You’ve moved back and forth from startups (Luxe, Pinwheel) to established companies (Zynga, Airbnb), and then back again. What drove those decisions? Why did you choose to come back to startups?
I’ve been fortunate in my career to have had the opportunity to work at so many amazing companies. Each change was generally driven by a desire to learn something new -- the products I’ve worked on span multiple domains and each has come with its own set of challenges and lessons. There’s been a lot of value for me in working at companies both big and small. They definitely develop different skillsets, and the great thing is the learnings are transferable across.
However, my choice to come back to a startup was largely because of the relationships I built. In a startup, you get the chance to work cross-functionally across a lot of disciplines, and the general lack of resources allows for more overlap, and the opportunity for you to go deeper in a broader set of areas. Some of my most cherished friendships were formed at Luxe, and many of them continue to this day (looking at you, Kurt and Curtis). The other thing that I love is that startups force the team to be singularly focused on one thing -- and that’s survival. Viewing things through this lens really helps cut away the BS, and in my opinion provides a clearer picture of how things and people really are.
What sets Pinwheel apart from other places you’ve worked?
I’ve been at places where people treat their job as a set of tasks that they need to complete and they don’t always take into consideration how their work is going to impact the customer, or how its larger purpose is going to be realized. While the people here care about their work, I think they care about how our customers are actually going to use it, and how it actually solves the problem that we set out to fix. Pinwheel has done an amazing job of assembling a group of people that are mission-driven. This is kind of a trite saying, but I’ve seen this attitude manifest in everyday interactions.
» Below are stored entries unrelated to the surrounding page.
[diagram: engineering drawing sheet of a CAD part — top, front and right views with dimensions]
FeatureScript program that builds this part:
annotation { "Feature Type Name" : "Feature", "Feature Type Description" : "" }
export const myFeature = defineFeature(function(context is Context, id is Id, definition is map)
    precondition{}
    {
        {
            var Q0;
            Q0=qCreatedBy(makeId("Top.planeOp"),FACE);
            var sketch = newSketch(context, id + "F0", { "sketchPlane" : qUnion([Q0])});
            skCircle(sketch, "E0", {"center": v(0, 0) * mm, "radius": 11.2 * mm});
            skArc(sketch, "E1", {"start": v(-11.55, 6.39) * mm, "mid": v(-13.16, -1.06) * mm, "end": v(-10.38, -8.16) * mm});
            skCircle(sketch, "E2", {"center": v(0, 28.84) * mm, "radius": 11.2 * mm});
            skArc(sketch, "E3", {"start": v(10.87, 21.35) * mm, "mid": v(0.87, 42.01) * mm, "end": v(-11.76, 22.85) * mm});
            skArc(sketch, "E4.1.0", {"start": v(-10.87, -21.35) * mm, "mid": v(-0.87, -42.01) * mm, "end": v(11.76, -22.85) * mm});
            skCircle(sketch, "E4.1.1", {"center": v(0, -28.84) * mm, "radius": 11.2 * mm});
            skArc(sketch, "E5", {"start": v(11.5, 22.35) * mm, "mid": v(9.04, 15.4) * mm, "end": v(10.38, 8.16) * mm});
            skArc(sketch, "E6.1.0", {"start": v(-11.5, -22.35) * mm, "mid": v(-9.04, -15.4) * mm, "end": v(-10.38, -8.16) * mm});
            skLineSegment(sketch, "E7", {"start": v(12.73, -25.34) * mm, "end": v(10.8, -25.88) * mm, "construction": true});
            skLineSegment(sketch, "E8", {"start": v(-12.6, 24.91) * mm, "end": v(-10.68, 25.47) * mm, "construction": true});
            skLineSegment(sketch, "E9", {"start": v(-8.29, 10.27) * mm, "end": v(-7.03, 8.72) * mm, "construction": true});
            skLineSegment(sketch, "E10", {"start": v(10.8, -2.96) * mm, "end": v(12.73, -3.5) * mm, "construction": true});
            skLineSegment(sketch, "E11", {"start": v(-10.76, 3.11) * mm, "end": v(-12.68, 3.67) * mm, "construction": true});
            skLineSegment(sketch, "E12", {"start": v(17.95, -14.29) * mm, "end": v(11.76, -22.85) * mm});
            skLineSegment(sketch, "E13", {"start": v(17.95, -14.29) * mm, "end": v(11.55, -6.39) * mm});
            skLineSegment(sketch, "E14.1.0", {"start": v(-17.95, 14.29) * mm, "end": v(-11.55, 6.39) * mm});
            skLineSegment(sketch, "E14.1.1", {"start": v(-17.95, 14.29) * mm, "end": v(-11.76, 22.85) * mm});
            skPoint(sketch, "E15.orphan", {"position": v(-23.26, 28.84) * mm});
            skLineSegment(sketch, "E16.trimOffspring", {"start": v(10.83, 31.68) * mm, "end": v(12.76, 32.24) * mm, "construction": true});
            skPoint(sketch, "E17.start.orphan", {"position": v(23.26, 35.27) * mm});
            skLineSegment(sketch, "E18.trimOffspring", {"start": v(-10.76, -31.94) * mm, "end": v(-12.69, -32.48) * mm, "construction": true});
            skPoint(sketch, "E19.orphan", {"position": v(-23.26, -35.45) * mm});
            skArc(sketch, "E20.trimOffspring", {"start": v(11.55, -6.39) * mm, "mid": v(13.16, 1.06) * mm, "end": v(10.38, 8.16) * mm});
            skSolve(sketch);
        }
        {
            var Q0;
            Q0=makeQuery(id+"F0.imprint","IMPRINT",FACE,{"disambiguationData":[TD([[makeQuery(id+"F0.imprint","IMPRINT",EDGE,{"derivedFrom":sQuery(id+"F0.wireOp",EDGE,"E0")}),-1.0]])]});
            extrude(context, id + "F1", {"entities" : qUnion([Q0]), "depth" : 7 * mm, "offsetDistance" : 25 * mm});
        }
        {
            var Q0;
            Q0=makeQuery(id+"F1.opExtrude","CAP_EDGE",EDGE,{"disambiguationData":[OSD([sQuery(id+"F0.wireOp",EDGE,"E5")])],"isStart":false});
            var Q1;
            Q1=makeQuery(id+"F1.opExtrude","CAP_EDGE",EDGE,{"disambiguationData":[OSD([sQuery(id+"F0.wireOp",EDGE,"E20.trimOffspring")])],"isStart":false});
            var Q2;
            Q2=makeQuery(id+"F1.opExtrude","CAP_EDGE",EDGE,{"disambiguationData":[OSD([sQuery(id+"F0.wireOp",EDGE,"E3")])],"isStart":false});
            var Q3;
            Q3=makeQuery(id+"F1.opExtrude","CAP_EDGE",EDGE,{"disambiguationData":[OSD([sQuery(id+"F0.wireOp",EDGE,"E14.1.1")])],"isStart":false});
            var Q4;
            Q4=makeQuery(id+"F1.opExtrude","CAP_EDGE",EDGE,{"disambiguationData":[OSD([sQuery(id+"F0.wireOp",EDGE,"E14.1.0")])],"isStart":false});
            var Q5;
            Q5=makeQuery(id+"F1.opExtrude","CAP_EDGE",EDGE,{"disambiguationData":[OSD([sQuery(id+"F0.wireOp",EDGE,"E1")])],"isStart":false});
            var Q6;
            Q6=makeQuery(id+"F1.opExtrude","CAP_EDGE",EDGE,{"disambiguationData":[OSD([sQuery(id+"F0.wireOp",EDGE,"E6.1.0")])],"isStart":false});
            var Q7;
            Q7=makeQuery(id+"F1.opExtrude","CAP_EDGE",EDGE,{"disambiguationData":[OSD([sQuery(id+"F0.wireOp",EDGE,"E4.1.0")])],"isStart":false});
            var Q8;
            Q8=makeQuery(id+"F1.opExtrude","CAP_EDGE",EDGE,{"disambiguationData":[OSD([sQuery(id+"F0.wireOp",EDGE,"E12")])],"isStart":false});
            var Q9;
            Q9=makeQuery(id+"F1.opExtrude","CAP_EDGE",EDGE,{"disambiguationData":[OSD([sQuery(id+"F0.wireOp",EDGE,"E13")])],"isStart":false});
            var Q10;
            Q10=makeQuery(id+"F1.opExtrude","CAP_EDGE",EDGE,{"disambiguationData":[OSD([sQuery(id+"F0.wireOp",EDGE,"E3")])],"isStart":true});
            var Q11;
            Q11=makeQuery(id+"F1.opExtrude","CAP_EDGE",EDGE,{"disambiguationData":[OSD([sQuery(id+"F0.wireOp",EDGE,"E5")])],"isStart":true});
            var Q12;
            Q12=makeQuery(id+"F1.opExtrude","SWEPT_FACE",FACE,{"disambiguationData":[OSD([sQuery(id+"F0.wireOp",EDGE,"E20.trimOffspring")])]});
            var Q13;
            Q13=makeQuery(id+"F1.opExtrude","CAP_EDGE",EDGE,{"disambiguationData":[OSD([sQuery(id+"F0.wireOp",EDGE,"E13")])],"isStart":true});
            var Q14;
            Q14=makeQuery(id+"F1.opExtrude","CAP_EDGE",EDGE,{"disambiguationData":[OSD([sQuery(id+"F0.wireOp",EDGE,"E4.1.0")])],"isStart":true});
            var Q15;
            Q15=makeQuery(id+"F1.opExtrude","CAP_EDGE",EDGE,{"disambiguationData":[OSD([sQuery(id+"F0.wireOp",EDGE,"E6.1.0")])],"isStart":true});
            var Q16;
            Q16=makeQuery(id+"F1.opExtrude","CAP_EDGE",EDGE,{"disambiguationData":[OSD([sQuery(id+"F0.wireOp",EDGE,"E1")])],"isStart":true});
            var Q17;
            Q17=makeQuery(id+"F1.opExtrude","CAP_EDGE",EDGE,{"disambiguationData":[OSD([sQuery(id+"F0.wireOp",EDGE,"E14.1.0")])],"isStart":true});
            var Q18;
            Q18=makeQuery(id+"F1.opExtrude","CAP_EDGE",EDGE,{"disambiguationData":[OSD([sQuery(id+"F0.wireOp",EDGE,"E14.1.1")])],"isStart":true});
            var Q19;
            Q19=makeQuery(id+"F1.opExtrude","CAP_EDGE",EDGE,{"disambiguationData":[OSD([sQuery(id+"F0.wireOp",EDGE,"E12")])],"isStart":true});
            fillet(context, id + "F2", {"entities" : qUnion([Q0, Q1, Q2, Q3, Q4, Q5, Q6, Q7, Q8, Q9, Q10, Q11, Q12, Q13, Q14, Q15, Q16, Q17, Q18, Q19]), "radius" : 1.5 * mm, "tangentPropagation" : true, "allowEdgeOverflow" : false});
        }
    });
Engineers will hop on bugs immediately when they get posted in our customer success Slack channels, and people are always asking how the deals are going, how the implementations are going, and how we can better serve our customers and their users. No job is beneath anyone here, and the care that people show extends past their specific function.
What do you like to do when you aren't working?
If I’m not working, I am either on two wheels or upside down. I’ve recently gotten more serious about cycling and have been training hand-balancing pretty consistently for the last two years. And I also have two dogs that annoy me, and get annoyed by me in return.
How’d you get into hand balancing?
One day I just decided that I wanted to learn how to do a handstand, and the goal was to hold one for a minute, free-standing. It took me about a year and a half to get to that point, and when I finally achieved it, it was so anticlimactic. When I thought about it, I realized that the process of getting there was more enjoyable than achieving any specific milestone, so I just kept at it. There are so many different shapes and transitions, so it’s really a never-ending journey. I think there are a lot of parallel lessons that can be applied from hand-balancing to life and work, but that’s a conversation for another day.